## Required action
Every line in the data below that includes "Service" belongs in the answer, copied as it stands.

(Records from a dataset)

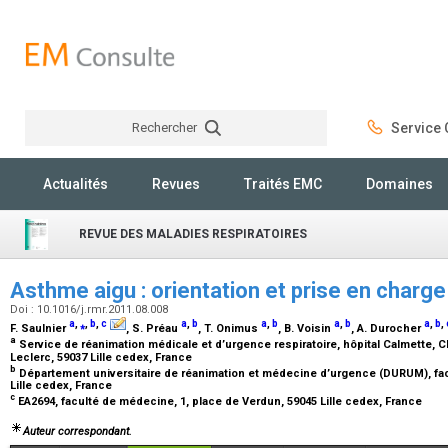
Rechercher
Service C
Rechercher
Actualités
Revues
Traités EMC
Domaines
REVUE DES MALADIES RESPIRATOIRES
Asthme aigu : orientation et prise en charg
Doi : 10.1016/j.rmr.2011.08.008
a
,
⁎
,
b
,
c
a
,
b
a
,
b
a
,
b
a
,
b
,
F. Saulnier
, S. Préau
, T. Onimus
, B. Voisin
, A. Durocher
a
Service de réanimation médicale et d’urgence respiratoire, hôpital Calmette, C
Leclerc, 59037 Lille cedex, France
b
Département universitaire de réanimation et médecine d’urgence (DURUM), fac
Lille cedex, France
c
EA2694, faculté de médecine, 1, place de Verdun, 59045 Lille cedex, France
Auteur correspondant.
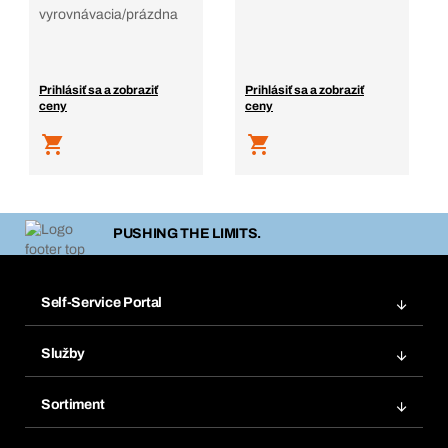
vyrovnávacia/prázdna
Prihlásiť sa a zobraziť
Prihlásiť sa a zobraziť
ceny
ceny
PUSHING THE LIMITS.
Self-Service Portal
Objednávky
Služby
Faktúry
Regálový systém Bera® Modul
Obľúbené
Sortiment
Systém Bera® Smart
Opakované objednávky
Inovácie produktov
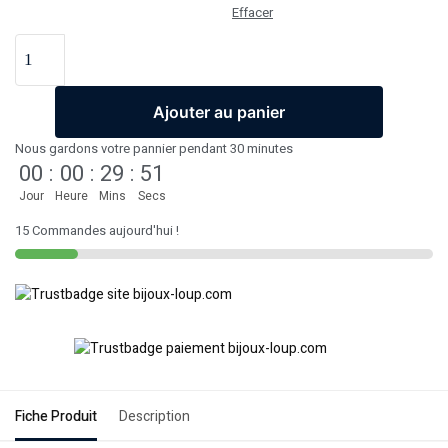
Effacer
Ajouter au panier
Nous gardons votre pannier pendant 30 minutes
00
:
00
:
29
:
51
Jour
Heure
Mins
Secs
15 Commandes aujourd'hui !
Fiche Produit
Description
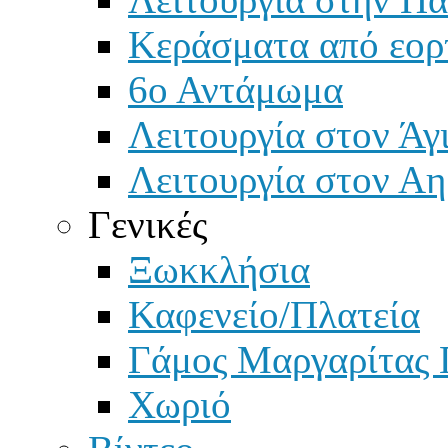
Κεράσματα από εορ
6ο Αντάμωμα
Λειτουργία στον Άγ
Λειτουργία στον Αη
Γενικές
Ξωκκλήσια
Καφενείο/Πλατεία
Γάμος Μαργαρίτας 
Χωριό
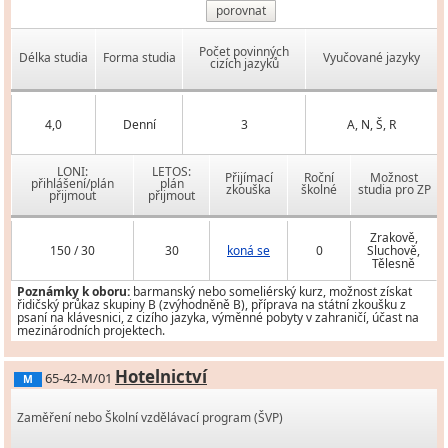
porovnat
Počet povinných
Délka studia
Forma studia
Vyučované jazyky
cizích jazyků
4,0
Denní
3
A, N, Š, R
LONI:
LETOS:
Přijímací
Roční
Možnost
přihlášení/plán
plán
zkouška
školné
studia pro ZP
přijmout
přijmout
Zrakově,
150 / 30
30
koná se
0
Sluchově,
Tělesně
Poznámky k oboru:
barmanský nebo someliérský kurz, možnost získat
řidičský průkaz skupiny B (zvýhodněně B), příprava na státní zkoušku z
psaní na klávesnici, z cizího jazyka, výměnné pobyty v zahraničí, účast na
mezinárodních projektech.
Hotelnictví
65-42-M/01
M
Zaměření nebo Školní vzdělávací program (ŠVP)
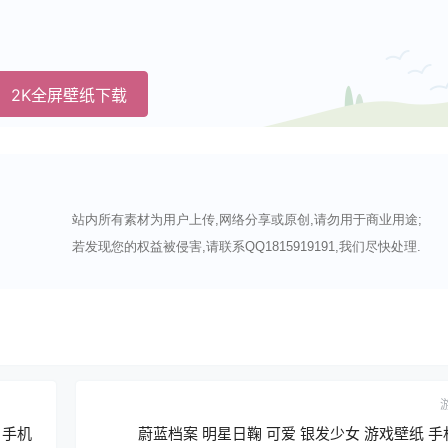
2K全屏壁纸下载
站内所有素材为用户上传,网络分享或原创,请勿用于商业用途;
若发现您的权益被侵害,请联系QQ1815919191,我们尽快处理.
 手机
蔚蓝档案 明星日鞠 可爱 银发少女 游戏壁纸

## Problem solution
Service C
Service de réanimation médicale et d’urgence respiratoire, hôpital Calmette, C
Self-Service Portal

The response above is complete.